━━━━━ Excerpt to read

# My Obsession



## katkoota (Feb 25, 2010)

My squeaky ball is my obsession <3 









Humans throw it up high in the sky. All of a sudden, i turn into an air dog, chasing it to wherever it goes! I will be speeding after it even if it meant that it was going to the end of the world. Nothing can distract me or stop me! I am determine and take whatever I want to do seriously in order to reach my goal









I catch and retrieve it; back to the human I go, wanting another chase! This game can go forever until the human gets tired! 
My world isn't complete without my squeaky ball
My squeaky ball is my obsession! Period.









Care to share yours?









Paws,
Snowy

Ps. I had a little photo-shoot yesterday aiming to get some pictures of snowy carrying his obsession  what are your Havs obsessed with?


----------



## Kathie (Jul 31, 2008)

Those are adorable pictures, Snowy! Blue is my favorite color, too!


----------



## irnfit (Nov 21, 2006)

Snowy is adorable and I love his name. My BFF has a Westie and his name is Snowy, too.


----------



## Thumper (Feb 18, 2007)

Awwwww that picture is utterly and undeniably adorable! Mine is obsessed with a ratty old snuggle bear, and happens to be afraid of balls (i have no idea where this phobia originated)

But that sure is a caption-esque picture if I ever saw one!

━━━━━━━━━━
━━━━━ Supplied material

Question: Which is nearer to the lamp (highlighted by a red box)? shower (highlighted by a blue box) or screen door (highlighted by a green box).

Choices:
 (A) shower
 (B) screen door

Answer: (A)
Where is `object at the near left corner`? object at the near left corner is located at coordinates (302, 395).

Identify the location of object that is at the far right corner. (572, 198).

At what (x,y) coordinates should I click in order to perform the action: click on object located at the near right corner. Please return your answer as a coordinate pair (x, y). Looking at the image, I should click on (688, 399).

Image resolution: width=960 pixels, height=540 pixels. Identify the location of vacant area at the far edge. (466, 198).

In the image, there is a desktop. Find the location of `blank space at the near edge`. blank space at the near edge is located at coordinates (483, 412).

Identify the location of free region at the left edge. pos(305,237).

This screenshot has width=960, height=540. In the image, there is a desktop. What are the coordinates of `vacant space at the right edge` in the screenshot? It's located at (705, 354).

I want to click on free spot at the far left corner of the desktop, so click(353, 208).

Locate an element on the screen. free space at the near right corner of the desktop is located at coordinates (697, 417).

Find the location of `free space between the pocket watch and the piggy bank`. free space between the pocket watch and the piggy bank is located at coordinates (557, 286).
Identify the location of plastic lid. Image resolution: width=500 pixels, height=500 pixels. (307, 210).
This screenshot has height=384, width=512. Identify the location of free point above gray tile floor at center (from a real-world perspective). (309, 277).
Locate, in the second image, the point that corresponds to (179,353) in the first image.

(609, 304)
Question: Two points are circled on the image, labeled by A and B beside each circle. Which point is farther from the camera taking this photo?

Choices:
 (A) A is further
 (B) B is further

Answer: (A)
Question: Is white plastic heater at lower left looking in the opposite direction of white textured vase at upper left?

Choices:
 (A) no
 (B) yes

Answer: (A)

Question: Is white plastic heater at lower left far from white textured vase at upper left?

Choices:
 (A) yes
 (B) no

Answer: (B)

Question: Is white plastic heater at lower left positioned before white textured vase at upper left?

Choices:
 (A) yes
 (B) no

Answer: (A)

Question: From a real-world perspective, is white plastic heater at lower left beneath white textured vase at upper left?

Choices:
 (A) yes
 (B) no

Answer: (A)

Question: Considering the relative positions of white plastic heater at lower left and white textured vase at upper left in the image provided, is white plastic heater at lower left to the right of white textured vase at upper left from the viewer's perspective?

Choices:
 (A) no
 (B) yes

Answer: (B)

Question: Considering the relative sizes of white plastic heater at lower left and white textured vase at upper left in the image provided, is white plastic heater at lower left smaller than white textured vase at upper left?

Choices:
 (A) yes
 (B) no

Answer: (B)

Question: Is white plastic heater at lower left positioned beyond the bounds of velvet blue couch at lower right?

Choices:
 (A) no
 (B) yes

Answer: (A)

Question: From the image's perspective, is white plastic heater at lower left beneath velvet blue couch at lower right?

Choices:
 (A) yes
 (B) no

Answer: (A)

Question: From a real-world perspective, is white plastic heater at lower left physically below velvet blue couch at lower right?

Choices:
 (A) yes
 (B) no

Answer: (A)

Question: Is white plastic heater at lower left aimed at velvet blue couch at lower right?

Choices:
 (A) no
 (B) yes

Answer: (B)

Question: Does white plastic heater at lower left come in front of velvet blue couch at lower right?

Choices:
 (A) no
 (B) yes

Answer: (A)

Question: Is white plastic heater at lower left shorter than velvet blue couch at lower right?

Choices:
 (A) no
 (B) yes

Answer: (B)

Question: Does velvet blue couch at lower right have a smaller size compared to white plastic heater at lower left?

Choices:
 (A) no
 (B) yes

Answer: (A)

━━━━━━━━━━

▸ Set of tasks:
1. Give the username of each person who posts in the forum thread about a dog's squeaky ball obsession.
2. Carry the forum thread about the squeaky ball obsession forward from its final post.

▸ The responses:
1.
katkoota
Kathie
irnfit
Thumper

2.
Kara


----------



## Flynn Gentry-Taylor (Jan 17, 2008)

Sir Winston is obsessed with getting me away from the computer


----------



## Flynn Gentry-Taylor (Jan 17, 2008)

I love Snowy in blue, he is such a handsome rascal!!


----------



## pjewel (Apr 11, 2007)

I love those photos and think one should be in our book of Havs & Their Friends. What say you?


----------



## motherslittlehelper (Mar 18, 2010)

I LOVE Snowy and Crystal!! Where are her photos????? Such personality coming out of Snowy's photos! They definitely belong in the book of Havs and Friends!


----------



## Flynn Gentry-Taylor (Jan 17, 2008)

motherslittlehelper said:


> I LOVE Snowy and Crystal!! Where are her photos????? Such personality coming out of Snowy's photos! They definitely belong in the book of Havs and Friends!


Me too, but get one of Crystal too....they are great


----------



## katkoota (Feb 25, 2010)

Thanks everyone ^_^



irnfit said:


> Snowy is adorable and I love his name. My BFF has a Westie and his name is Snowy, too.


The name sure fits a white furry/fluffy friend  
Nothing came into my mind when it was time to name Snowy (not even the name Snowy itself LOL) until one day while I was speaking to my friend on the phone about the snowy area that I was about to visit while looking at my puppy. At that second, I found the name Snowy so fitting. He was bouncing like a bunny and looked like a snow-ball 



Thumperlove said:


> Awwwww that picture is utterly and undeniably adorable! Mine is obsessed with a ratty old snuggle bear, and happens to be afraid of balls (i have no idea where this phobia originated)
> 
> But that sure is a caption-esque picture if I ever saw one!
> 
> Kara


awwwh Kara - your little one sounds soooooo sweet <3 I could just picture her with a snuggle bear



Flynn Gentry-Taylor said:


> Sir Winston is obsessed with getting me away from the computer


haha I sure know what you mean. My two don't like it when I sit in front of the PC or TV or anything that takes my attention for too long. They have their tricks in distracting me.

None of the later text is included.